• [本文]
-- -- --
ベストセラー作家、柚月裕子さんによる初めて医療小説『ミカエルの鼓動』が文庫化された。
大学病院の闇を背景に、心臓外科医たちの正義がぶつかるミステリーであり、人間ドラマである今作の解説をノンフィクション作家・清武英利さんが綴っている。
清武さんは、小説『ミカエルの鼓動』で描かれた医師の人物造形について、世界屈指のスーパードクターに取材。実在の天才外科医から、予想外の感想が届いたという。
医術は、病に苦しむ人を救えるのか――
山本周五郎の名作『赤ひげ診療譚』に、江戸・小石川養生所の“赤ひげ”こと、医長・新出去定が医師の無力と悲しみを表白するシーンがある。
彼は死にかかった病人が膵臓に初発した癌腫であることを見抜き、若き医生にこう漏らす。
「医術などといってもなさけないものだ、長い年月やっていればいるほど、医術がなさけないものだということを感ずるばかりだ」
私事で恐縮だが、私は肉親や友人が病に倒れるたびに、医業は無力だという現実に直面し、赤ひげの言葉を反芻しながら生きてきた。
-- -- --
• [課題 1]
『ミカエルの鼓動』の記事の「ベストセラー作家、柚月裕子さ」から「葉を反芻しながら生きてきた。」まで（両端を含む）を、「医術」を「医学」に変えて書き直してください。
• [課題 2]
『ミカエルの鼓動』の文庫解説を紹介した記事を、最後の文の後から書き進めてください。

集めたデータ
-- -- --
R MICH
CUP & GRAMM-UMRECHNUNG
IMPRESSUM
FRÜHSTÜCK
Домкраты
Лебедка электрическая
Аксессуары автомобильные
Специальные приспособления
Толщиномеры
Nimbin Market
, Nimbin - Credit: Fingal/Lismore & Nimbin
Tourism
-- -- --
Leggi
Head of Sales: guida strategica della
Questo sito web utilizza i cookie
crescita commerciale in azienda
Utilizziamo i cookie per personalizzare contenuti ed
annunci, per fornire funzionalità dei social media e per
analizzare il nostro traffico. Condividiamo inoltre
-- -- --
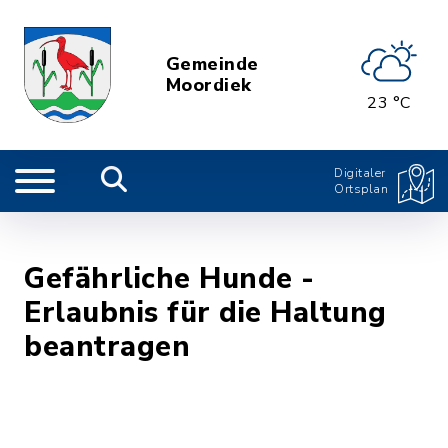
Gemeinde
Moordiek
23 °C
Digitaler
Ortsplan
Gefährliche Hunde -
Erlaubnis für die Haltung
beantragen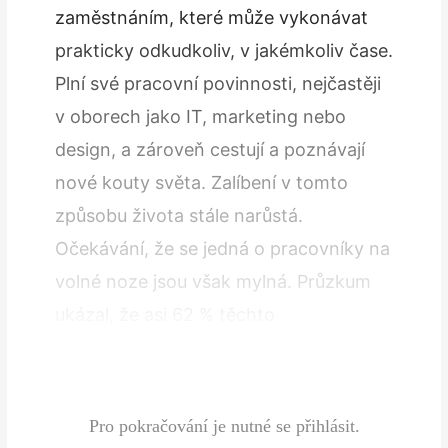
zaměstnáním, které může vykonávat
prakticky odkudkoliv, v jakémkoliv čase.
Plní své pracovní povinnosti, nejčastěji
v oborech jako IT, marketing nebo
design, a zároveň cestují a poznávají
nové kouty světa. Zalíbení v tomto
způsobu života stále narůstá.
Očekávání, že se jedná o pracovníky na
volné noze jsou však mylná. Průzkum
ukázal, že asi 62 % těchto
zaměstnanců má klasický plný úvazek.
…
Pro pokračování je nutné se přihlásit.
-- -- --
• [解答 1]
ベストセラー作家、柚月裕子さんによる初めて医療小説『ミカエルの鼓動』が文庫化された。
大学病院の闇を背景に、心臓外科医たちの正義がぶつかるミステリーであり、人間ドラマである今作の解説をノンフィクション作家・清武英利さんが綴っている。
清武さんは、小説『ミカエルの鼓動』で描かれた医師の人物造形について、世界屈指のスーパードクターに取材。実在の天才外科医から、予想外の感想が届いたという。
医学は、病に苦しむ人を救えるのか――
山本周五郎の名作『赤ひげ診療譚』に、江戸・小石川養生所の“赤ひげ”こと、医長・新出去定が医師の無力と悲しみを表白するシーンがある。
彼は死にかかった病人が膵臓に初発した癌腫であることを見抜き、若き医生にこう漏らす。
「医学などといってもなさけないものだ、長い年月やっていればいるほど、医学がなさけないものだということを感ずるばかりだ」
私事で恐縮だが、私は肉親や友人が病に倒れるたびに、医業は無力だという現実に直面し、赤ひげの言葉を反芻しながら生きてきた。

• [解答 2]
昨年、九州に住む十三歳年下の末弟が肺ガンに新型コロナ、そして原因不明の失明という三重苦の末に死んだときも、また私自身が医師に「あなたの病気は原因がわからない」と実に淡々と告げられたときも、重心の低いところに諦観を据えることで精神のバランスを図ってきた。
――医師というものは患者の生命力に頼って、手探りをしているだけだ。医術にはそれ以上の能力はありゃあしない。
しかし、柚月裕子は、そうは考えない。曾祖父を三陸大津波で亡くし、両親を東日本大震災の大津波で失った彼女は、目に見えるものも、目に見えないものも容赦なく奪われた末に、自分に言い聞かせるように書いている。